The Maddow Blog is one of the more ambitious attempts to date by an MSNBC star trying to rise above the low expectations of the genre.

"We felt like we had an audience that was very wired," said Ms. Maddow. "But we weren't providing a really hospitable environment for them."

Late last year, an opening came up on Ms. Maddow's show for a new segment-producer head. After some discussion, Ms. Maddow and her team decided they'd rather spend the money on someone  who would focus primarily on the Web. Eventually, they hired Laura Conaway, a former Village Voice editor who more recently had been working for the star-crossed NPR-for-young-people show The Bryant Park Project. (The former host of the BPP, Alison Stewart, is married to Bill Wolff, the executive producer of The Rachel Maddow Show). 

Ms. Maddow said that she had long admired Ms. Conaway's work at the BPP, which had a lively Web presence. "We decided to take away resources from producing the TV show in order to hire Laura," said Ms. Maddow.

Over the course of several months, Ms. Maddow and her team worked with people at www.msnbc.msn.com to create a staff blog with a look, feel, and metabolism significantly different from the portal's typical template. The result is a blog that is a distinctive looking mix of political news, liberal analysis, embedded videos (often to non-MSNBC footage), and links to recommended articles.

Currently, Ms. Conaway is the most frequent contributor to The Maddow Blog, which also features the bylines of five or six other staff members on the show, including Ms. Maddow, Mr. Wolff, and web producer Will Femia. "I want people who work on this show to feel like they have a place to write directly under their own name," said Ms. Maddow. "It doesn't all have to be me."

Ms. Maddow said that she thinks of the blog as a way of capturing, sharing, and enhancing the rollicking conversation that goes on among her staff on a daily basis as they prepare for that night's show. Rather than serving as a distraction or as a perfunctory obligation, said Ms. Maddow, the new blog has already begun to provide fodder for the TV show.

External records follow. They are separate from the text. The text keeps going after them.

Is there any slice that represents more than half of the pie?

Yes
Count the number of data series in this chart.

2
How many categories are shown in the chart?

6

"The blog has ended up being an engine for the show," said Ms. Maddow. "It's a new way to collect information. We post every morning a bunch of stuff we're reading to get ready for the show. People get on-line and point us to new stuff. We've had a lot of story ideas for the show generated by people commenting on the blog."

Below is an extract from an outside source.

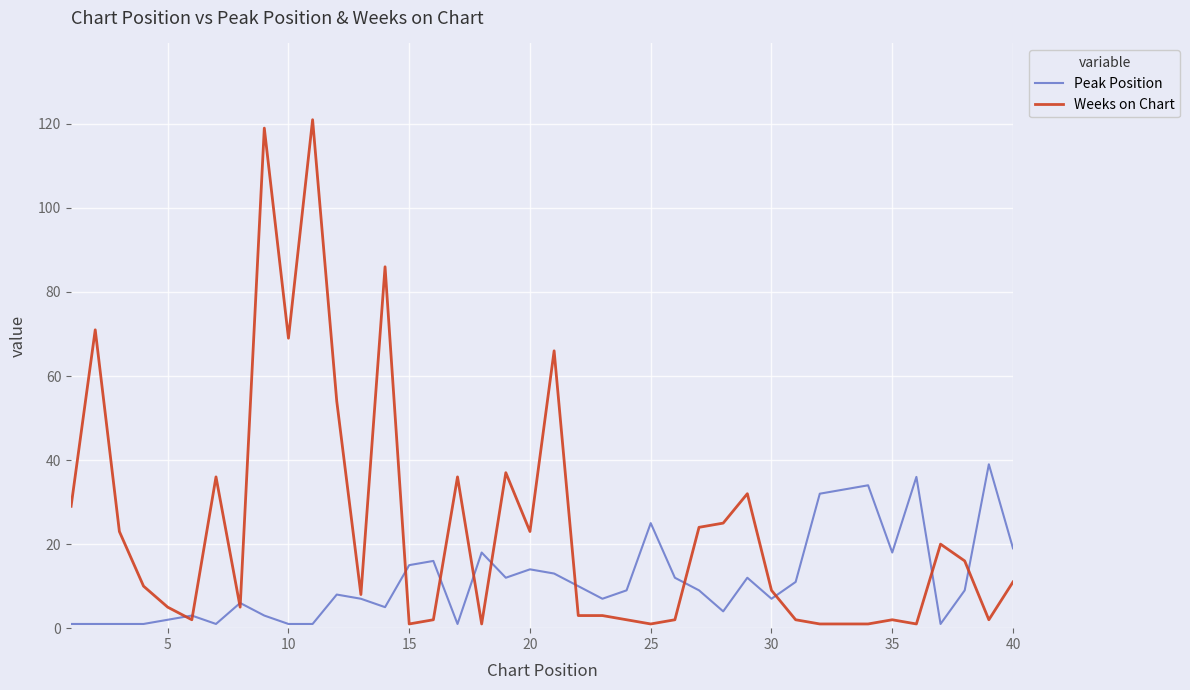

What is the maximum value for Weeks on Chart?

121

Ms. Maddow said that so far the major concern of the digital folks--that the text-based re-design would result in a drop in the substantial number of people coming to the old Web site to watch segments from the show--hasn't materialized.

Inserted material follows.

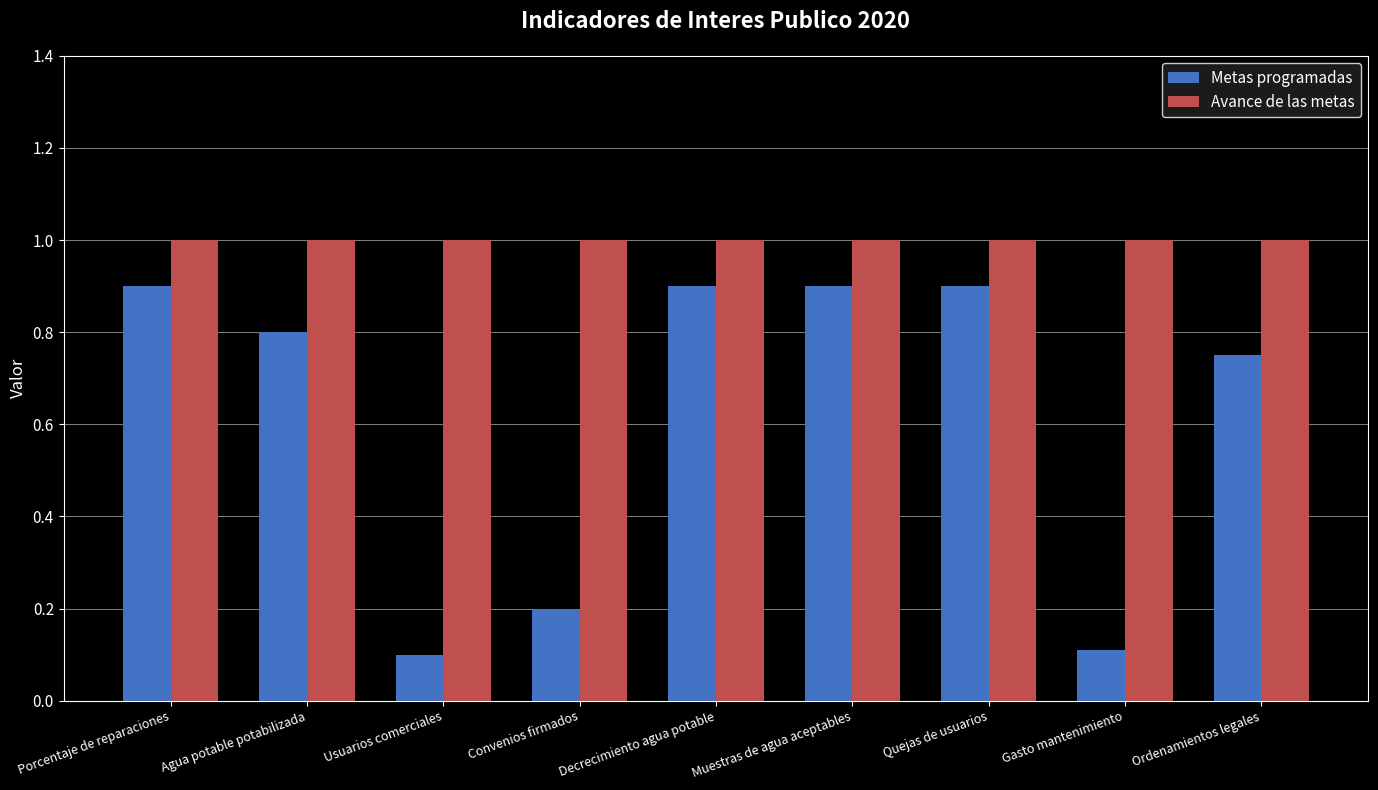

What is the label of the 7th bar from the right?

Usuarios comerciales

"We've done fine," said Ms. Maddow. "We haven't paid a price in terms of overall video clicks. That hasn't suffered. And we're able to do all of this additional content that is, for me, rewarding and rewards the show in terms of ideas."

"We also do just some dumb stuff on there," said Ms. Maddow. "It's a good place to be goofy."

Laura was the heart and soul of Bryant Park who attracted a fiercely loyal group of stringer fans (Me included). She did the same at Planet Money. Now she has helped Rachel Maddow do the same for her show.

This is not a coincidence. It is all about Laura's natural sweetness and her inquiring mind. It has nothing to do with tools and has everything to do with who she is as a person.

It's not about the tools - it's about the human element.